Many times we come to counseling with an issue for which we feel deeply ashamed (although, as  Dr. Dan Allender says, we're often ashamed of the wrong things. For example, we may be ashamed of the sexual abuse that happened to us, but unashamed of the way we treat people). We hope we can summon the courage to work through our struggle with a counselor who will keep our story confidential and we'll be able to leave, healed and with no one else knowing about it.

Yet, speaking as a professional counselor, if someone leaves counseling with the thought, "Whew, I worked through that issue and no one but the counselor knows about it" we have done them a disservice (though we certainly do maintain confidentiality). Mind you, I am not saying we need to shout our problem from the rooftops. God does seem to call a few people to open up to a larger audience about their issues, but that doesn't mean everyone is called to do it on that scale.

But if we want to be truly spiritually, relationally, and emotionally healthy, we desperately need a few other people who know our core battle and have the green light to ask about our lives, even if it makes us very uncomfortable. I believe this is so because of the fact of the Trinity, the Godhead relating perfectly together, pouring into each other. If we are made in His image we're made for that kind of relating. It was modeled by Jesus surrounding himself with disciples, twelve in particular. Do you think they might have had to talk through some stuff along the way? And isn't it what Paul is referring to when he tells us to "bear one another's burdens, and so fulfill the law of Christ" (Gal. 6:2) What is the law of Christ? Jesus summed it up relationally when he said the entire Law boiled down to this: "You shall love the Lord your God with all your heart and with all your soul and with all your mind" and "You shall love your neighbor as yourself."

As Christians we are invited into a way of living that no one else can do, to step out of our pretense and into the truth of the gospel.

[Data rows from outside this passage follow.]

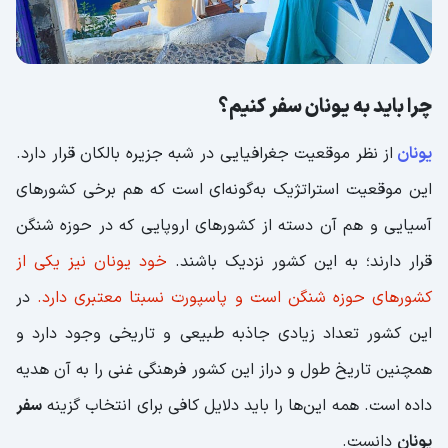
معرفی جاهای دیدنی یونان
آکروپلیس آتن (Acropolis of Athens)
چرا باید به یونان سفر کنیم؟
ساحل میتروس (Mytros Beach)
یونان
از نظر موقعیت جغرافیایی در شبه جزیره بالکان قرار دارد.
تئاتر باستانی اودئون هرودس آتیکوس
این موقعیت استراتژیک به‌گونه‌ای است که هم برخی کشورهای
(Odeon Of Herodes Atticus)
آسیایی و هم آن دسته از کشورهای اروپایی که در حوزه شنگن
سایر جاذبه‌ های گردشگری یونان
قرار دارند؛ به این کشور نزدیک باشند.
خود یونان نیز یکی از
چگونه به یونان سفر کنیم؟
کشورهای حوزه شنگن است و پاسپورت نسبتا معتبری دارد.
در
غذاهایی که باید در سفر به یونان امتحان کرد!
این کشور تعداد زیادی جاذبه طبیعی و تاریخی وجود دارد و
همچنین تاریخ طول و دراز این کشور فرهنگی غنی را به آن هدیه
داده است. همه این‌ها را باید دلایل کافی برای انتخاب گزینه
سفر
یونان
دانست.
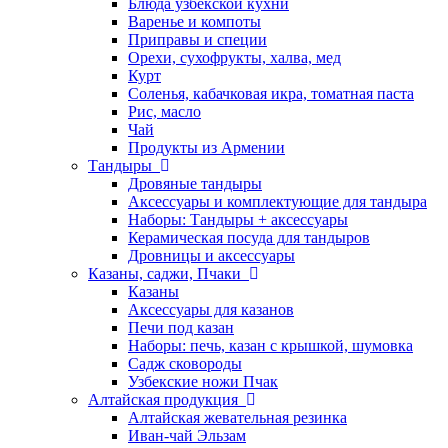
Блюда узбекской кухни
Варенье и компоты
Приправы и специи
Орехи, сухофрукты, халва, мед
Курт
Соленья, кабачковая икра, томатная паста
Рис, масло
Чай
Продукты из Армении
Тандыры
Дровяные тандыры
Аксессуары и комплектующие для тандыра
Наборы: Тандыры + аксессуары
Керамическая посуда для тандыров
Дровницы и аксессуары
Казаны, саджи, Пчаки
Казаны
Аксессуары для казанов
Печи под казан
Наборы: печь, казан с крышкой, шумовка
Садж сковороды
Узбекские ножи Пчак
Алтайская продукция
Алтайская жевательная резинка
Иван-чай Эльзам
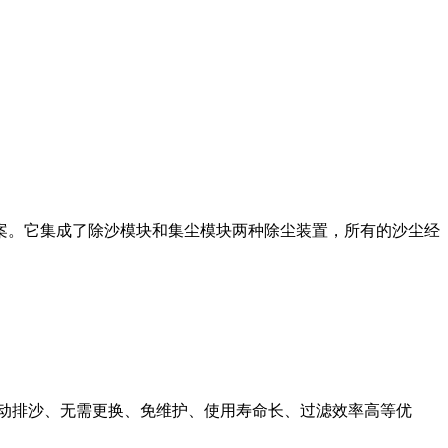
案。它集成了除沙模块和集尘模块两种除尘装置，所有的沙尘经
动排沙、无需更换、免维护、使用寿命长、过滤效率高等优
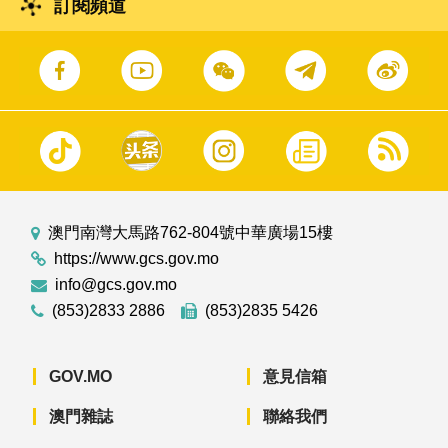
訂閱頻道
澳門南灣大馬路762-804號中華廣場15樓
https://www.gcs.gov.mo
info@gcs.gov.mo
(853)2833 2886
(853)2835 5426
GOV.MO
意見信箱
澳門雜誌
聯絡我們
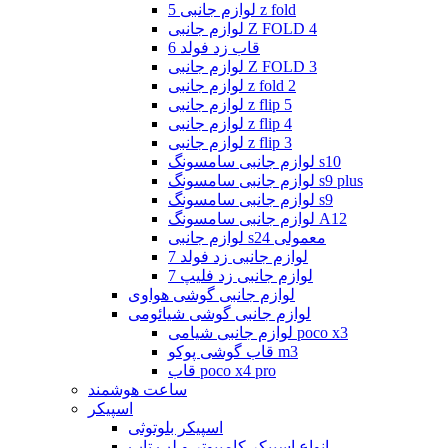
لوازم جانبی 5 z fold
لوازم جانبی Z FOLD 4
قاب زد فولد 6
لوازم جانبی Z FOLD 3
لوازم جانبی z fold 2
لوازم جانبی z flip 5
لوازم جانبی z flip 4
لوازم جانبی z flip 3
لوازم جانبی سامسونگ s10
لوازم جانبی سامسونگ s9 plus
لوازم جانبی سامسونگ s9
لوازم جانبی سامسونگ A12
لوازم جانبی s24 معمولی
لوازم جانبی زد فولد 7
لوازم جانبی زد فلیپ 7
لوازم جانبی گوشی هواوی
لوازم جانبی گوشی شیائومی
لوازم جانبی شیامی poco x3
قاب گوشی پوکو m3
قاب poco x4 pro
ساعت هوشمند
اسپیکر
اسپیکر بلوتوثی
انواع اسپیکر کامپیوتر و لپ تاپ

We are a bigger, more sinful mess than we know. We are more loved by God than we know. That's the gospel truth. Opening up to the painful truth about our sin opens us to Christ's sacrifice on the Cross and the resurrection life he wants to pour into us. Hunkering down, hiding our sin, closes us to the grace and love we could know from God and others.

Is there ever an appropriate time to cover up sin? Organizations must ask themselves, "are we covering this to truly protect the people involved or to protect our own reputation?" We are to be gracious toward sinners, to regard our own humble state--"Let anyone who thinks that he stands take heed lest he fall" (1 Cor. 10:12)--but God in his grace is for lovingly exposing our sin. It's the only way we can really know him.  Cover-ups are good for swimsuits, but not much else.